• The last time China’s population saw a decline was in 1961, in the midst of a devastating four-year famine following Mao’s failed “Great Leap Forward” campaign. The latest decline in population, however, is no blip.
  • The shrinking of the world’s most populous country by as much as 8,50,000 in 2022 marks a watershed moment with lasting consequences for China and the world.
  • Beijing announced on January 17 that births in China last year dropped by more than 10% to 9.56 million, with 10.41 million deaths.
  • The 1.411 billion population will certainly be overtaken by India’s this year. China’s population story holds lessons for countries that have tried robust interventions in social engineering.
  • China has spent the greater part of two decades trying — and failing — to get families to boost birth rates that have been declining since the government introduced a harsh “one-child policy” in 1980.
  • The belated introduction in 2016 of a “two-child policy” to course correct was not met with the enthusiasm that planners had expected for a relaxation announced with fanfare. A government survey found that 70% would not have more children citing financial reasons.
  • China’s economy is already feeling the impact of demographic change. The 16-59 working age population (2022), was 875 million, a decline of around 75 million since 2010.
  • Wages are rising, and labour-intensive jobs are moving out, predominantly to Southeast Asia. The above-60 population, meanwhile, had increased by 30 million to 280 million.
  • The number of elderly will peak at 487 million by 2050 (35% of the population). China’s National Working Commission on Ageing estimates spending on health care for the elderly will take up 26% of the GDP by 2050.
  • Signs are China is already on track to follow Japan’s example of a prolonged period of a shrinking workforce with declining growth.
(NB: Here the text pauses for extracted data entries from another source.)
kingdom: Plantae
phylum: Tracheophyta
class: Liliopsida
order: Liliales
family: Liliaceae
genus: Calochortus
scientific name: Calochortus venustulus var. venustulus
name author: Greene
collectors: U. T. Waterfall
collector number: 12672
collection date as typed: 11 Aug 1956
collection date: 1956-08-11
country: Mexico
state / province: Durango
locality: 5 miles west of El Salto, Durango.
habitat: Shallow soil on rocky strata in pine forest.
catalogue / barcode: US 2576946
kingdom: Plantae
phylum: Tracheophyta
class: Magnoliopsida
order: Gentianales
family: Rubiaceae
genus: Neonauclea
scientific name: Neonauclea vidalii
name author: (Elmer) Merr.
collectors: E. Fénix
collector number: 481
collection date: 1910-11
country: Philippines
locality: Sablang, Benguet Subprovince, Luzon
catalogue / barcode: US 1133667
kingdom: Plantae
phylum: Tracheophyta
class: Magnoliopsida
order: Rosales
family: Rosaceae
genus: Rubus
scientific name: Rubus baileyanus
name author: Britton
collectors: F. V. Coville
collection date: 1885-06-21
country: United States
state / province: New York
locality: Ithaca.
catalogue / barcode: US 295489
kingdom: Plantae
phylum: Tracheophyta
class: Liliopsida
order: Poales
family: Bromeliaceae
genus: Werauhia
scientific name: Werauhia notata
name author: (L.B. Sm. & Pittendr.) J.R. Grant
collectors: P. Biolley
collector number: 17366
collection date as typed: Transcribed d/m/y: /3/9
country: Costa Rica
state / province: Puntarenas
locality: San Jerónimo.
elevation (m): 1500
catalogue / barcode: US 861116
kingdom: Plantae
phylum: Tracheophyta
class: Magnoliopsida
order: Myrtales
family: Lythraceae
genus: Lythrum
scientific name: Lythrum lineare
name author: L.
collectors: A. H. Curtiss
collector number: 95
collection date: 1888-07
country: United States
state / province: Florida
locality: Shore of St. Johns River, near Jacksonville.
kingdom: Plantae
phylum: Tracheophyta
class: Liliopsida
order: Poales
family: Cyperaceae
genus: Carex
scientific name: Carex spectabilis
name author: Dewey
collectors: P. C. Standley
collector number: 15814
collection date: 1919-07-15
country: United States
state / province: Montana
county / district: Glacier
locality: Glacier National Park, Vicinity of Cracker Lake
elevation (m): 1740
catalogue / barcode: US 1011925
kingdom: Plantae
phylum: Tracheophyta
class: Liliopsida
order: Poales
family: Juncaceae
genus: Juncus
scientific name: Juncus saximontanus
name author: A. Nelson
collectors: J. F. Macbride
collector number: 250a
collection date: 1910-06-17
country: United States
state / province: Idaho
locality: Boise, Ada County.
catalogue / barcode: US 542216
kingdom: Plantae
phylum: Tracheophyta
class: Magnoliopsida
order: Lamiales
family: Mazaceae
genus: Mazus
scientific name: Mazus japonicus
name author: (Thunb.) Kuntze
As a paper from Japan’s Research Institute of Economy, Trade and Industry pointed out, the proportion of child and elderly populations in China as of 2020 was similar to Japan’s in 1990.
  • Moreover, China reached this inflection point faster, with its fertility rate falling from 2.74 to 1.28 in the preceding four-decade period, while Japan’s fell from 1.75 to 1.29.
  • The paper pointed out that India’s proportion of child and elderly population in 2020 was similar to China’s in 1980, just when its economic boom took off.
  • That was made possible only by making the most of its demographic dividend by investing heavily in health care and education to fashion a workforce capable of powering what would become the world’s factory.